=== Provided records ===
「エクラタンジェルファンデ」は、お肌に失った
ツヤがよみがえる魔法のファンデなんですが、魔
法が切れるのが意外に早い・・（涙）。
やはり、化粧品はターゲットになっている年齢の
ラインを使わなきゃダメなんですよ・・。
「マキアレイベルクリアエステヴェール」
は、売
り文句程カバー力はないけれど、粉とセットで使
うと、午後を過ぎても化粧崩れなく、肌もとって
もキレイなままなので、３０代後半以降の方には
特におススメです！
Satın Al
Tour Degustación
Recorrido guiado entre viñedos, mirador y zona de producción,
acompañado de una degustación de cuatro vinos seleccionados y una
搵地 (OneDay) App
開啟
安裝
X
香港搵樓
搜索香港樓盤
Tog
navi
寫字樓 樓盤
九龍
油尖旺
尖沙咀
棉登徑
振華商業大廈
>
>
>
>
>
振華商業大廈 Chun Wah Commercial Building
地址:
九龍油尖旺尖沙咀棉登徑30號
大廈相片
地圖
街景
===
=== Provided records ===
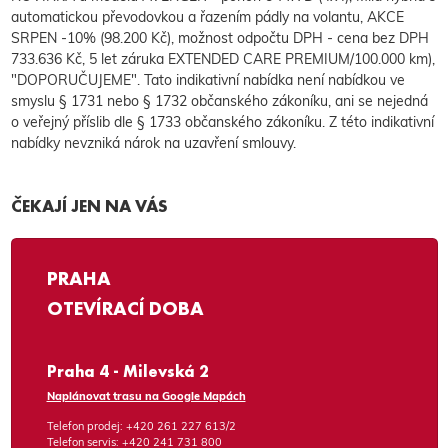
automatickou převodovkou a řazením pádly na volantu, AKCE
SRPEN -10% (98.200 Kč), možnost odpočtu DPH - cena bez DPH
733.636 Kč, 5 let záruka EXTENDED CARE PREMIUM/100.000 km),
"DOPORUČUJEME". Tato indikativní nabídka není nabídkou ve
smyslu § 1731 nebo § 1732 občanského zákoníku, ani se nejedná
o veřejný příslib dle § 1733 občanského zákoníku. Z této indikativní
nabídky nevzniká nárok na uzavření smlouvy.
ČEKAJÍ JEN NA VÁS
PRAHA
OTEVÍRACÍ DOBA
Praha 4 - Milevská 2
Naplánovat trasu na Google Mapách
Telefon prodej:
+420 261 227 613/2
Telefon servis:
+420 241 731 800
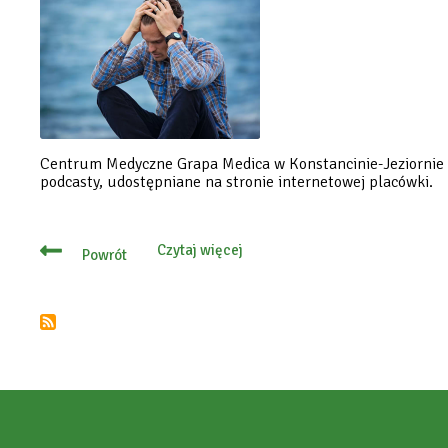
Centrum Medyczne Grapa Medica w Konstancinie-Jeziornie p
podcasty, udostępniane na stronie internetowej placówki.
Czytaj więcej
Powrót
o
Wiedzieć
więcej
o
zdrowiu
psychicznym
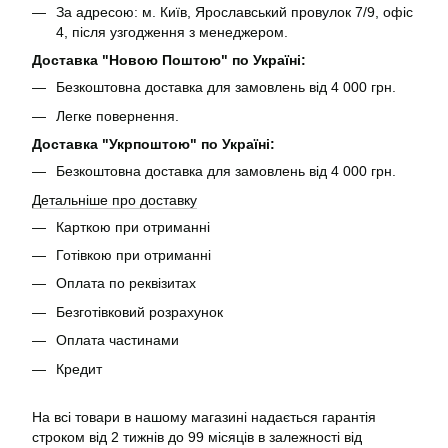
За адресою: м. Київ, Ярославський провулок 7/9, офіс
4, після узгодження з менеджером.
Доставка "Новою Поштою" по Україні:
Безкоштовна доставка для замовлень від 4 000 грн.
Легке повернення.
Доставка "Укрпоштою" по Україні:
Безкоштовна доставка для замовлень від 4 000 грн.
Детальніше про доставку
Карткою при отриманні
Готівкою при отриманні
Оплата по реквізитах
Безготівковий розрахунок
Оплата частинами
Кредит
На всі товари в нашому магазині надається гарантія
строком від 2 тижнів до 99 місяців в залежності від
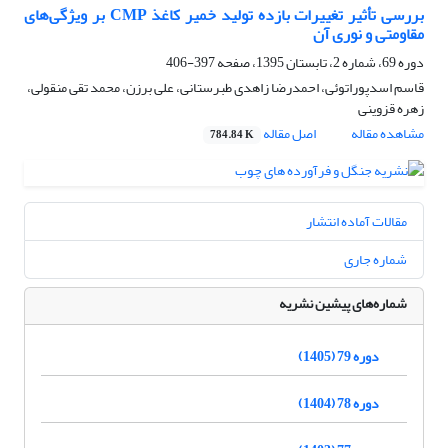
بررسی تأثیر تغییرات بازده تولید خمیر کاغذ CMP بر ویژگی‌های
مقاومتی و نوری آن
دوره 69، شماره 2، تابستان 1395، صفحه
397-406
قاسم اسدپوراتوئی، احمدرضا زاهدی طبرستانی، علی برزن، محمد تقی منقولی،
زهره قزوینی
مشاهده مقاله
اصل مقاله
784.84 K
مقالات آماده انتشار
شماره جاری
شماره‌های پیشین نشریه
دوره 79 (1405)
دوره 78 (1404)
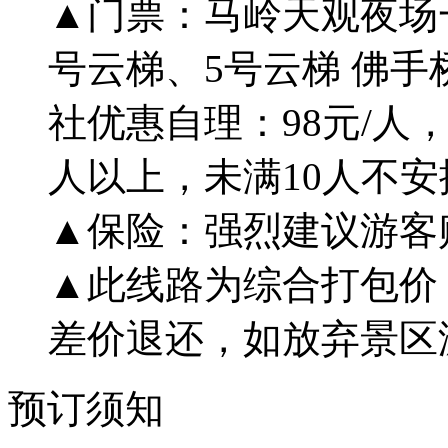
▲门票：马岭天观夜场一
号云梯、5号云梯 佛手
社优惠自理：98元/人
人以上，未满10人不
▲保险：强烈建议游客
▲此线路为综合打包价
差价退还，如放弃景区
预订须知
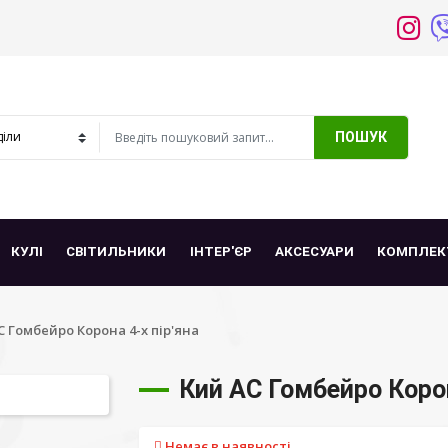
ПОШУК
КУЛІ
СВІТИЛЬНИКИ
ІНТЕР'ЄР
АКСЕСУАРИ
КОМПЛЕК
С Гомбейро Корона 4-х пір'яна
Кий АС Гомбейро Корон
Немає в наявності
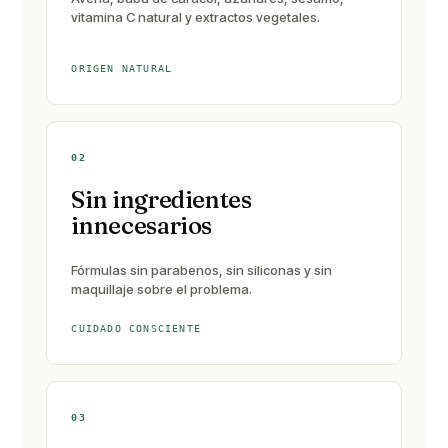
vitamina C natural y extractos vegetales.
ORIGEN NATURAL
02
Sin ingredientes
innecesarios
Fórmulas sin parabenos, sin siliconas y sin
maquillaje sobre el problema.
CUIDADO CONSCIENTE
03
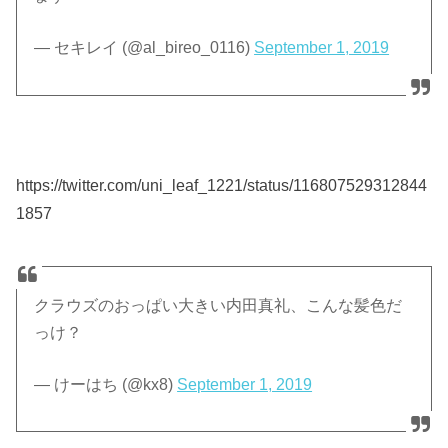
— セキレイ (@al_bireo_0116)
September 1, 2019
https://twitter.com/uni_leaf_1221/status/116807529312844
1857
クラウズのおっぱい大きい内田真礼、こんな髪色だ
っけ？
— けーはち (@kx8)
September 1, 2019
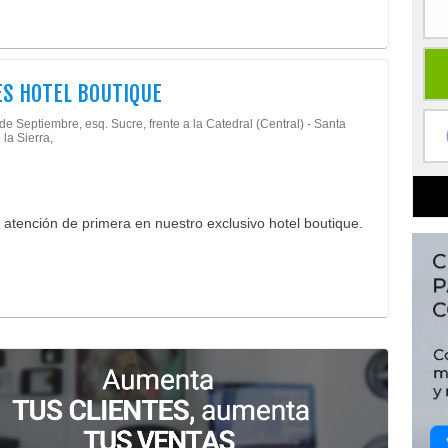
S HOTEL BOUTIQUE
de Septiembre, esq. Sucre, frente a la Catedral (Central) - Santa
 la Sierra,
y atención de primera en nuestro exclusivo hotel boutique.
===
Assignment: Where a picture appears in the records above, omit it, and transcribe exactly the stretch of lines from the one with "クラウズのおっぱい大きい内田真礼、こんな髪色だ" through the one with "y atención de".

Output of the task:
クラウズのおっぱい大きい内田真礼、こんな髪色だ
っけ？
— けーはち (@kx8)
September 1, 2019
S HOTEL BOUTIQUE
de Septiembre, esq. Sucre, frente a la Catedral (Central) - Santa
 la Sierra,
y atención de primera en nuestro exclusivo hotel boutique.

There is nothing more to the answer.